Throngs of teachers hoping to draw attention to stalled contract talks have staged a rally outside a venue in Victoria where British Columbia’s New Democrats are holding an annual convention.
B.C. Teachers’ Federation president Teri Mooring joined union members as an estimated 800 NDP delegates gathered to vote on policy initiatives that could be adopted by the party.
The union has said more teachers must be hired but Education Minister Rob Fleming maintains the province made efforts to recruit over 900 out-of-province teachers last year and increased funding for all 60 school districts.
The B.C. Public School Employers Association has offered wage hikes of two per cent annually for a three-year term in keeping with what other public-sector employees have accepted, but the teachers’ union has rejected the increase.

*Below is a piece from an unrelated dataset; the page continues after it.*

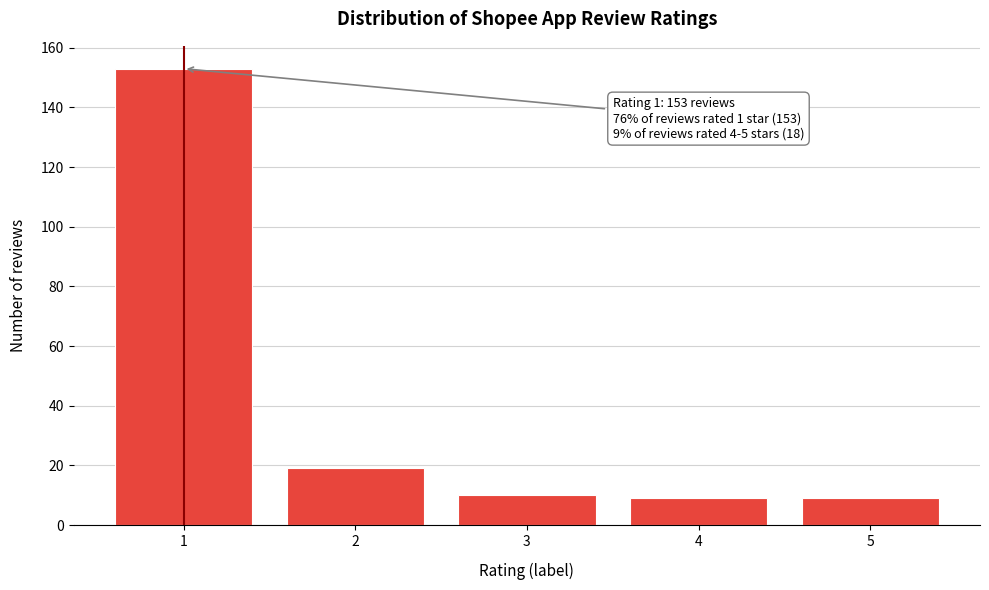

Reading right to left, what are all the values shown in this chart?

5=9	4=9	3=10	2=19	1=153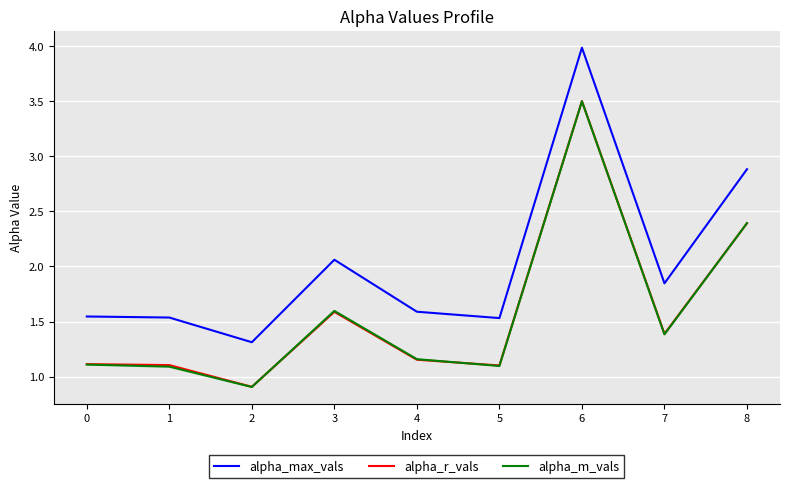

True or false: alpha_r_vals and alpha_max_vals cross at least once.

False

Teachers have been without a contract since last June, but no settlement has been reached despite the involvement of a mediator.
Mooring told teachers that as the Opposition, the New Democrats criticized the former Liberal government’s gutting of class size and student composition provisions from the contract, but now the party is not standing up for public education.

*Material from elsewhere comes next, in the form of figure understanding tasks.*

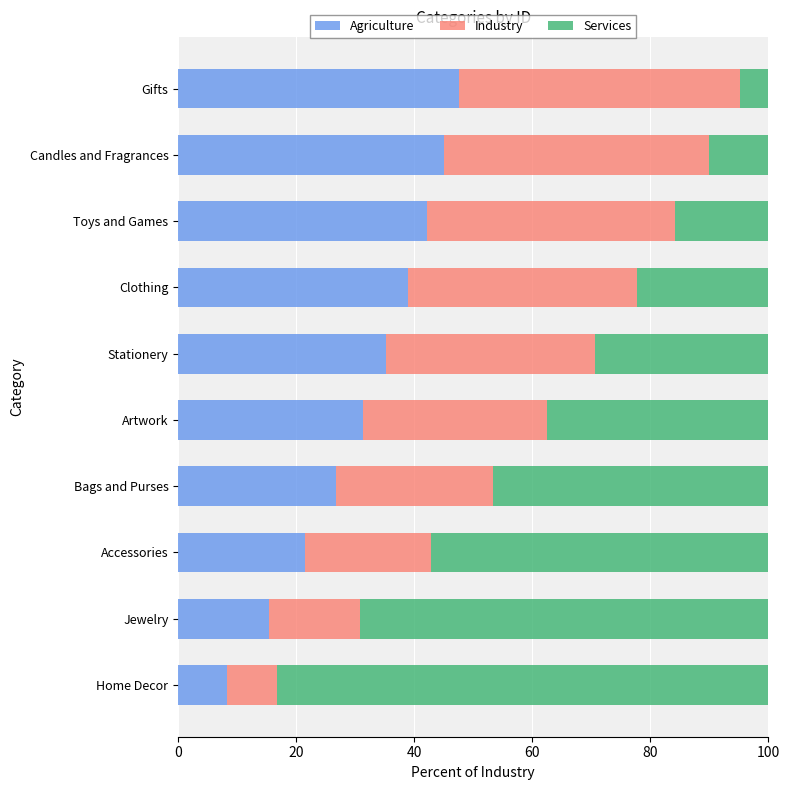

What is the total value across all series at Accessories?

100.0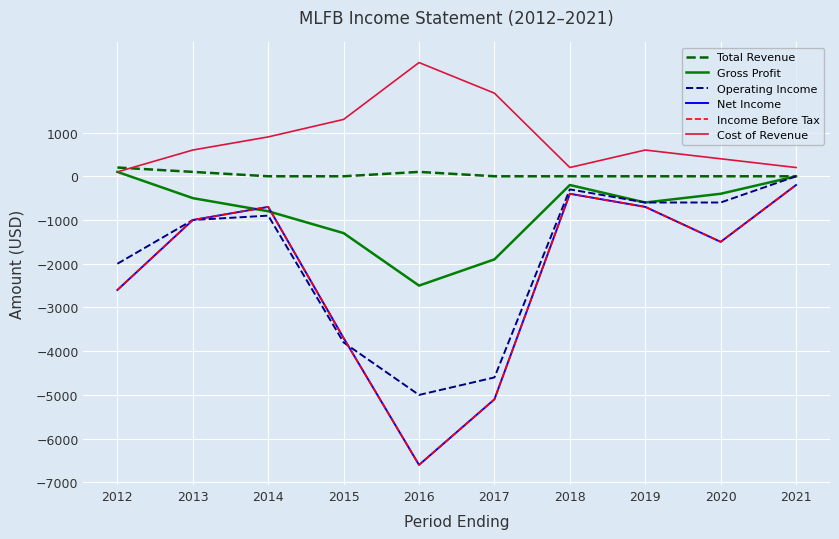

Is this an area chart (filled region under the line)?

No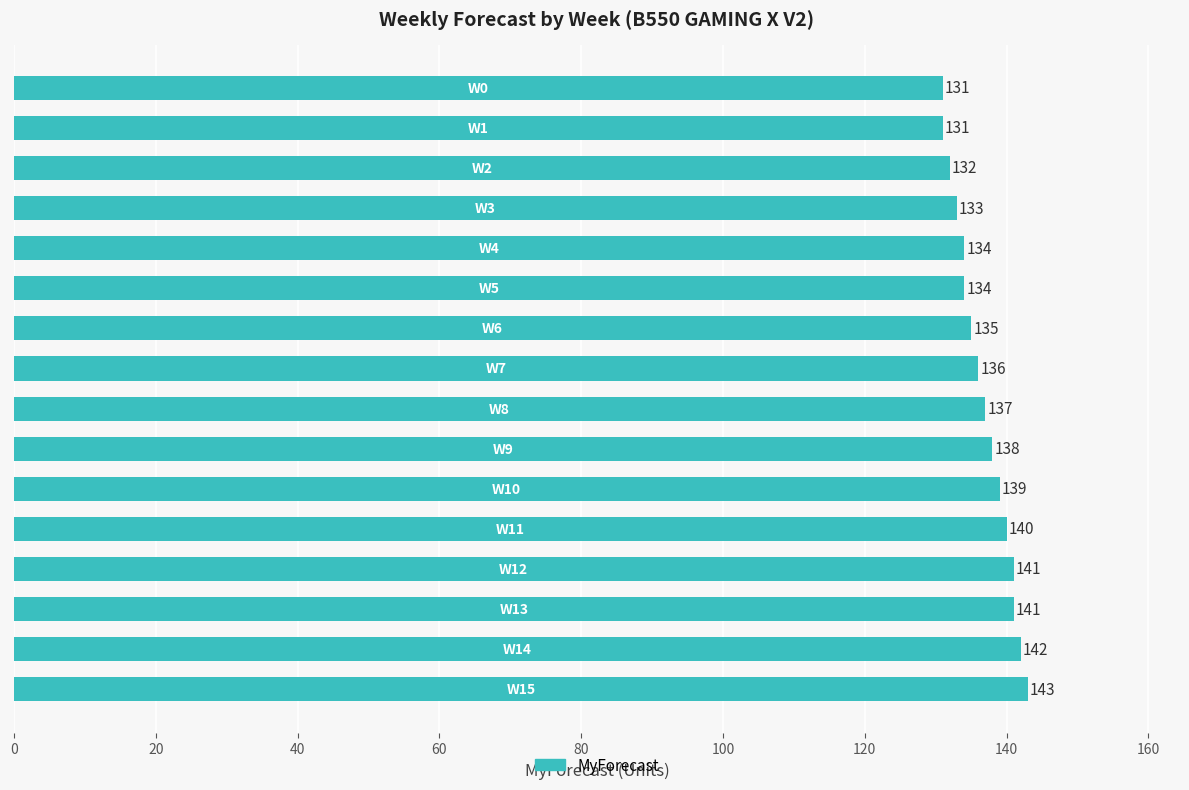

Reading top to bottom, transcribe all the data shown in this chart.

131	131	132	133	134	134	135	136	137	138	139	140	141	141	142	143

She said teachers were shocked to see an NDP proposal to eliminate class composition language from the contract and the union won’t accept that from the employer.
Mooring said there is still a shortage of nearly 400 teachers in the province and that has led to the recruitment of uncertified and unqualified teachers.
Talks are expected to resume next month, and Fleming said he’s pleased the union and the employers’ association agreed to work with a mediator.
“Negotiations are a give-and-take process. It is our hope that both sides will take time to consider this constructive path forward and consult their memberships,” he said in a statement.